In Consent: A Memoir of Unwanted Attention, Donna Freitas delivers a forensic examination of the years she spent stalked by her professor, and uses her nightmarish experience to examine the ways in which we stigmatize, debate, and attempt to understand consent today.
As a writer and lecturer on sexuality, consent, and Title IX on college campuses, [Freitas] applies her research skills to her own long-undisclosed story and is unflinching in her examination. It is a harrowing and brilliant personal exploration of consent, shame, and power ... Freitas writes beautifully; she is both a probing academic and a poet ... The title is important. The book is called Consent, not, say, Stalked, or My Creepy Teacher. Consent is the nagging question that runs through the book—when and how or whether consent took place. Freitas does not owe anyone an examination of her role, but she probes it, pokes it, turns it over in her hand, and exposes it to light in a way that is a great gift to her reader ... It is painful to witness. And important and generous, even, of her to do ... In spite of her experience, as both a passionate student and teacher Freitas is quick to defend the sanctity of a bond between teacher and student, and it only underscores how tragic it is when people like Father L. and his brethren violate the pact ... The writing of this book feels like an exorcism of sorts of that residual shame. To expose it to the sunlight, as they say, and kill the germs. The book is important beyond that though. It walks us through why our intuition is worth its weight in gold. And walks us through the complexity of consent, of power dynamics, and of what shame can do to even the brightest. In the end, Freitas comes to her conclusion with humility and honesty. She hasn’t conquered every demon left behind by the experience, but there is a sense of release, and, critically, a voice returned.
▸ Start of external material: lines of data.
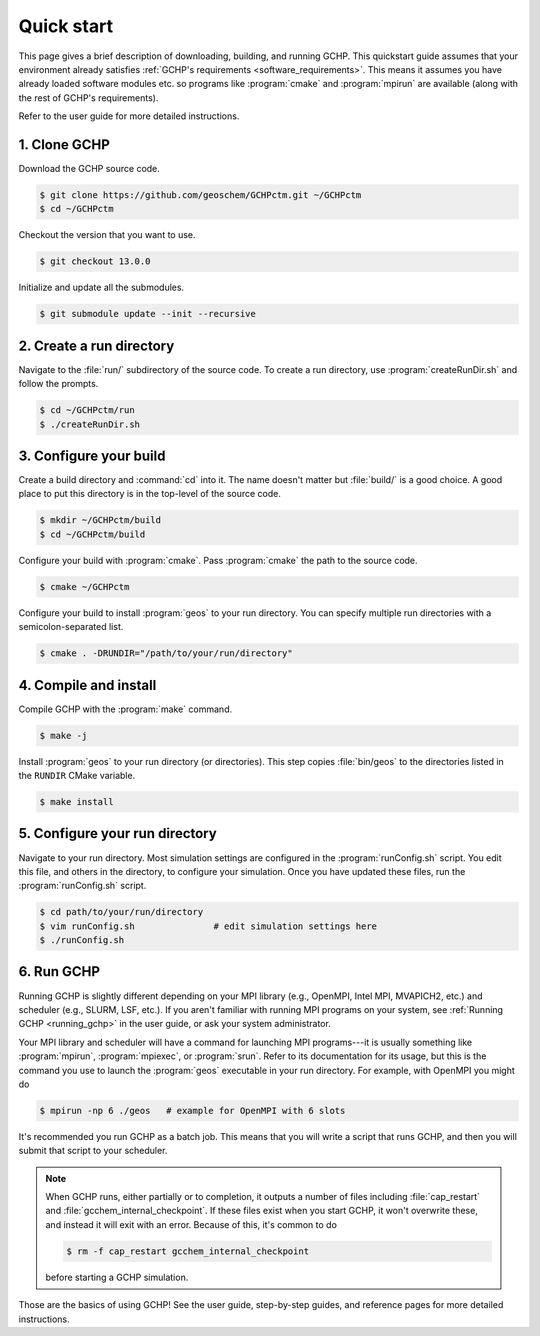 

Quick start
===========

This page gives a brief description of downloading, building, and running GCHP. This quickstart
guide assumes that your environment already satisfies :ref:`GCHP's requirements
<software_requirements>`. This means it assumes you have already loaded software modules
etc. so programs like :program:`cmake` and :program:`mpirun` are available
(along with the rest of GCHP's requirements).

Refer to the user guide for more detailed instructions.

1. Clone GCHP
-------------

Download the GCHP source code.

.. code-block:: console

   $ git clone https://github.com/geoschem/GCHPctm.git ~/GCHPctm
   $ cd ~/GCHPctm

Checkout the version that you want to use.

.. code-block:: console

   $ git checkout 13.0.0

Initialize and update all the submodules.

.. code-block:: console

   $ git submodule update --init --recursive


2. Create a run directory
-------------------------

Navigate to the :file:`run/` subdirectory of the source code. To create a run directory,
use :program:`createRunDir.sh` and follow the prompts.

.. code-block:: console

   $ cd ~/GCHPctm/run
   $ ./createRunDir.sh

3. Configure your build
-----------------------

Create a build directory and :command:`cd` into it. The name doesn't matter but :file:`build/` is a
good choice. A good place to put this directory is in the top-level of the source code.

.. code-block:: console

   $ mkdir ~/GCHPctm/build
   $ cd ~/GCHPctm/build

Configure your build with :program:`cmake`. Pass :program:`cmake` the path to the source code.

.. code-block:: console

   $ cmake ~/GCHPctm

Configure your build to install :program:`geos` to your run directory. You can specify multiple
run directories with a semicolon-separated list.

.. code-block:: console

   $ cmake . -DRUNDIR="/path/to/your/run/directory"


4. Compile and install
----------------------

Compile GCHP with the :program:`make` command.

.. code-block:: console

   $ make -j

Install :program:`geos` to your run directory (or directories). This step copies :file:`bin/geos` to
the directories listed in the :literal:`RUNDIR` CMake variable.

.. code-block:: console

   $ make install

5. Configure your run directory
-------------------------------

Navigate to your run directory. Most simulation settings are configured in the :program:`runConfig.sh` 
script. You edit this file, and others in the directory, to configure
your simulation. Once you have updated these files, run the :program:`runConfig.sh` script.

.. code-block:: console

   $ cd path/to/your/run/directory
   $ vim runConfig.sh               # edit simulation settings here
   $ ./runConfig.sh

6. Run GCHP
-----------

Running GCHP is slightly different depending on your MPI library (e.g., OpenMPI, Intel MPI,
MVAPICH2, etc.) and scheduler (e.g., SLURM, LSF, etc.). If you aren't familiar with running MPI
programs on your system, see :ref:`Running GCHP <running_gchp>` in the user guide, or ask your
system administrator.

Your MPI library and scheduler will have a command for launching MPI programs---it is usually
something like :program:`mpirun`, :program:`mpiexec`, or :program:`srun`. Refer to its documentation
for its usage, but this is the command you use to launch the :program:`geos` executable in your run
directory. For example, with OpenMPI you might do

.. code-block:: console

   $ mpirun -np 6 ./geos   # example for OpenMPI with 6 slots

It's recommended you run GCHP as a batch job. This means that you will write a script that runs GCHP,
and then you will submit that script to your scheduler.

.. note::
   When GCHP runs, either partially or to completion, it outputs a number of files including
   :file:`cap_restart` and :file:`gcchem_internal_checkpoint`. If these files exist when you
   start GCHP, it won't overwrite these, and instead it will exit with an error. Because of this,
   it's common to do

   .. code-block:: console

      $ rm -f cap_restart gcchem_internal_checkpoint

   before starting a GCHP simulation.


Those are the basics of using GCHP! See the user guide, step-by-step guides, and reference pages
for more detailed instructions.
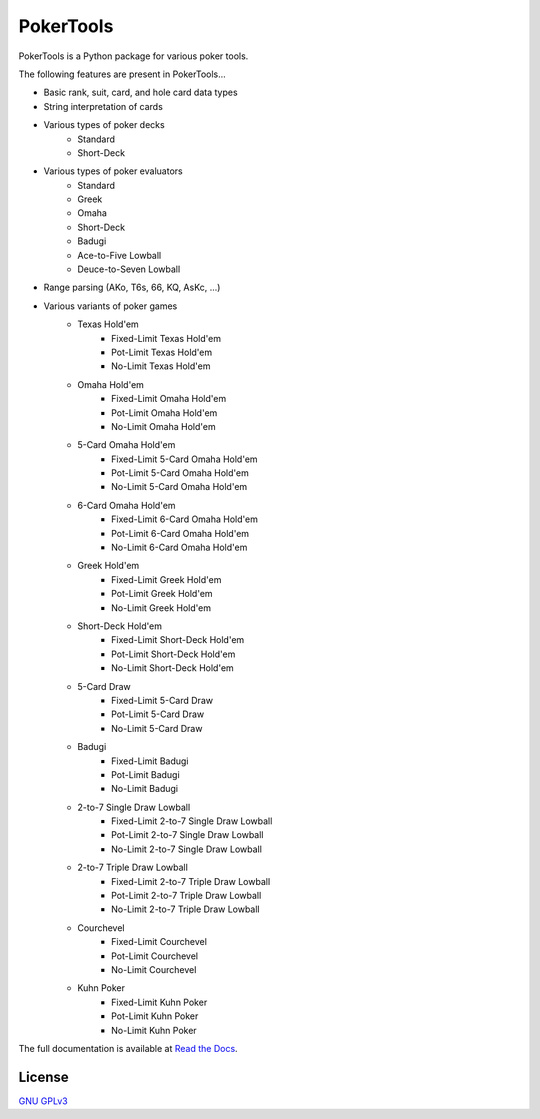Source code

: PokerTools
==========

PokerTools is a Python package for various poker tools.

The following features are present in PokerTools...

- Basic rank, suit, card, and hole card data types
- String interpretation of cards
- Various types of poker decks
   - Standard
   - Short-Deck
- Various types of poker evaluators
   - Standard
   - Greek
   - Omaha
   - Short-Deck
   - Badugi
   - Ace-to-Five Lowball
   - Deuce-to-Seven Lowball
- Range parsing (AKo, T6s, 66, KQ, AsKc, ...)
- Various variants of poker games
   - Texas Hold'em
      - Fixed-Limit Texas Hold'em
      - Pot-Limit Texas Hold'em
      - No-Limit Texas Hold'em
   - Omaha Hold'em
      - Fixed-Limit Omaha Hold'em
      - Pot-Limit Omaha Hold'em
      - No-Limit Omaha Hold'em
   - 5-Card Omaha Hold'em
      - Fixed-Limit 5-Card Omaha Hold'em
      - Pot-Limit 5-Card Omaha Hold'em
      - No-Limit 5-Card Omaha Hold'em
   - 6-Card Omaha Hold'em
      - Fixed-Limit 6-Card Omaha Hold'em
      - Pot-Limit 6-Card Omaha Hold'em
      - No-Limit 6-Card Omaha Hold'em
   - Greek Hold'em
      - Fixed-Limit Greek Hold'em
      - Pot-Limit Greek Hold'em
      - No-Limit Greek Hold'em
   - Short-Deck Hold'em
      - Fixed-Limit Short-Deck Hold'em
      - Pot-Limit Short-Deck Hold'em
      - No-Limit Short-Deck Hold'em
   - 5-Card Draw
      - Fixed-Limit 5-Card Draw
      - Pot-Limit 5-Card Draw
      - No-Limit 5-Card Draw
   - Badugi
      - Fixed-Limit Badugi
      - Pot-Limit Badugi
      - No-Limit Badugi
   - 2-to-7 Single Draw Lowball
      - Fixed-Limit 2-to-7 Single Draw Lowball
      - Pot-Limit 2-to-7 Single Draw Lowball
      - No-Limit 2-to-7 Single Draw Lowball
   - 2-to-7 Triple Draw Lowball
      - Fixed-Limit 2-to-7 Triple Draw Lowball
      - Pot-Limit 2-to-7 Triple Draw Lowball
      - No-Limit 2-to-7 Triple Draw Lowball
   - Courchevel
      - Fixed-Limit Courchevel
      - Pot-Limit Courchevel
      - No-Limit Courchevel
   - Kuhn Poker
      - Fixed-Limit Kuhn Poker
      - Pot-Limit Kuhn Poker
      - No-Limit Kuhn Poker

The full documentation is available at `Read the Docs <https://pokertools.readthedocs.io/>`_.


License
-------
`GNU GPLv3 <https://choosealicense.com/licenses/gpl-3.0/>`_
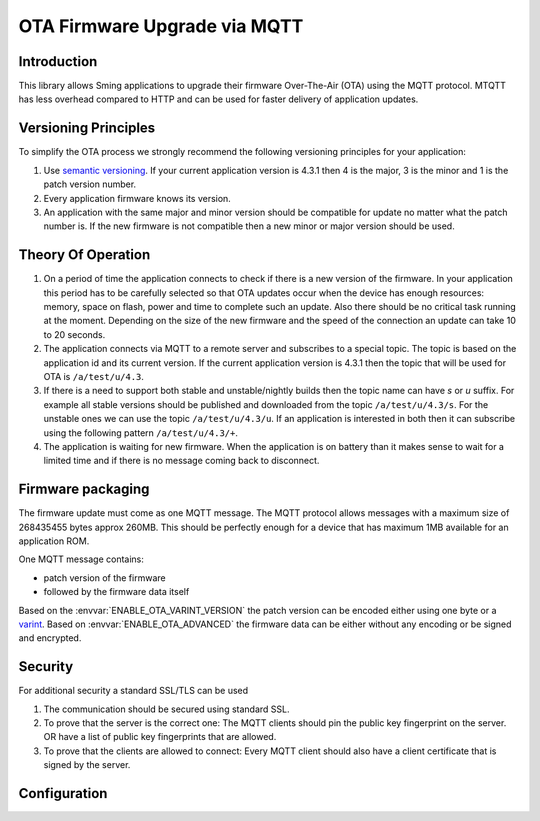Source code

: OTA Firmware Upgrade via MQTT
=============================

.. highlight:: bash

Introduction
------------

This library allows Sming applications to upgrade their firmware Over-The-Air (OTA) using the MQTT protocol.
MTQTT has less overhead compared to HTTP and can be used for faster delivery of application updates.

Versioning Principles
---------------------
To simplify the OTA process we strongly recommend the following versioning principles for your application:

1. Use `semantic versioning <https://semver.org/>`_.
   If your current application version is 4.3.1 then 4 is the major, 3 is the minor and 1 is the patch version number.

2. Every application firmware knows its version.

3. An application with the same major and minor version should be compatible for update no matter what the patch number is.
   If the new firmware is not compatible then a new minor or major version should be used.

Theory Of Operation
-------------------
1. On a period of time the application connects to check if there is a new version of the firmware.
   In your application this period has to be carefully selected so that OTA updates occur when the device has
   enough resources: memory, space on flash, power and time to complete such an update. Also there should be no critical task running at the moment.
   Depending on the size of the new firmware and the speed of the connection an update can take 10 to 20 seconds.

2. The application connects via MQTT to a remote server and subscribes to a special topic. The topic is based on the
   application id and its current version. If the current application version is 4.3.1 then the topic that will be used for OTA is ``/a/test/u/4.3``.

3. If there is a need to support both stable and unstable/nightly builds then the topic name can have `s` or `u` suffix. For example
   all stable versions should be published and downloaded from the topic ``/a/test/u/4.3/s``. For the unstable ones we can use the topic ``/a/test/u/4.3/u``.
   If an application is interested in both then it can subscribe using the following pattern ``/a/test/u/4.3/+``.

4. The application is waiting for new firmware. When the application is on battery than it makes sense to wait for a limited time and if there is no
   message coming back to disconnect.

Firmware packaging
------------------
The firmware update must come as one MQTT message. The MQTT protocol allows messages with a maximum size of 268435455 bytes approx 260MB.
This should be perfectly enough for a device that has maximum 1MB available for an application ROM.

One MQTT message contains:

- patch version of the firmware
- followed by the firmware data itself

Based on the :envvar:`ENABLE_OTA_VARINT_VERSION` the patch version can be encoded either using one byte or a `varint <https://developers.google.com/protocol-buffers/docs/encoding#varints>`_.
Based on :envvar:`ENABLE_OTA_ADVANCED` the firmware data can be either without any encoding or be signed and encrypted.

Security
--------
For additional security a standard SSL/TLS can be used

1. The communication should be secured using standard SSL.

2. To prove that the server is the correct one: The MQTT clients should pin the public key fingerprint on the server.
   OR have a list of public key fingerprints that are allowed.

3. To prove that the clients are allowed to connect: Every MQTT client should also have a client certificate that is signed by the server.

Configuration
-------------

.. envvar:: ENABLE_OTA_VARINT_VERSION

   Default: 1 (enabled)

   If set to 1 the OTA upgrade mechanism and application will use a `varint <https://developers.google.com/protocol-buffers/docs/encoding#varints>`_
   encoding for the patch version. Thus allowing unlimited number of patch versions. Useful for enumerating unstable/nightly releases.
   A bit more difficult to read and write but allows for unlimited versions.

   If set to 0 the OTA upgrade mechanism and application will use one byte for the patch version which will limit it to 256 possible patch versions.
   Useful for enumarating stable releases. Easier to write and read but limited to 256 versions only.

.. envvar:: ENABLE_OTA_ADVANCED

   Default: 0 (disabled)

   If set to 1 the library will work with OtaUpgradeStream which supports signature and encryption of the firmware data itself.
   See :component:`OtaUpgrade` for details. In the application the AdvancedPayloadParser can be used to do the MQTT message handling.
In Consent: A Memoir of Unwanted Attention, Freitas recounts with great thoughtfulness how her perception of the power differential between them, as well as her faith in the religious and educational institutions she’d grown up with, lulled her into susceptibility and disbelief ... [The book includes] nuanced explorations of the meaning of 'consent' but also the hurried, underedited quality of a manuscript written on deadline ... Freitas’s [book] would benefit from tightened prose. But these are small complaints given the service...provide[d], which is to show without a shadow of a doubt that sexual harassment is often more terrorizing than many people understand it to be (particularly those lucky enough to have avoided its reach). For that reason, I’m grateful for Freitas’s reclamation of her voice[.]
As an attempt to wrestle with such feelings, Consent is an affecting memoir. Ms. Freitas is a fluid writer, if prone to hyperbole...Excess aside, Ms. Freitas does convey the intensity of her ordeal ... But as a case study for broader claims, Consent is less persuasive. Ms. Freitas spends a lot of time indicting a system that she thinks failed her ... More troublingly, Ms. Freitas conflates her experience with the experience of victims of sexual assault...Given the real physical violence that so many women have suffered, such comparisons feel shockingly tone deaf ... Agency and responsibility are crucial aspects of any discussion of sexual relations. It’s a shame that Ms. Freitas didn’t explore them with the care and nuance they deserve. No one should have to go through what she did as a student, but the conclusions she draws from her experience do little to advance the conversation we should be having about consent.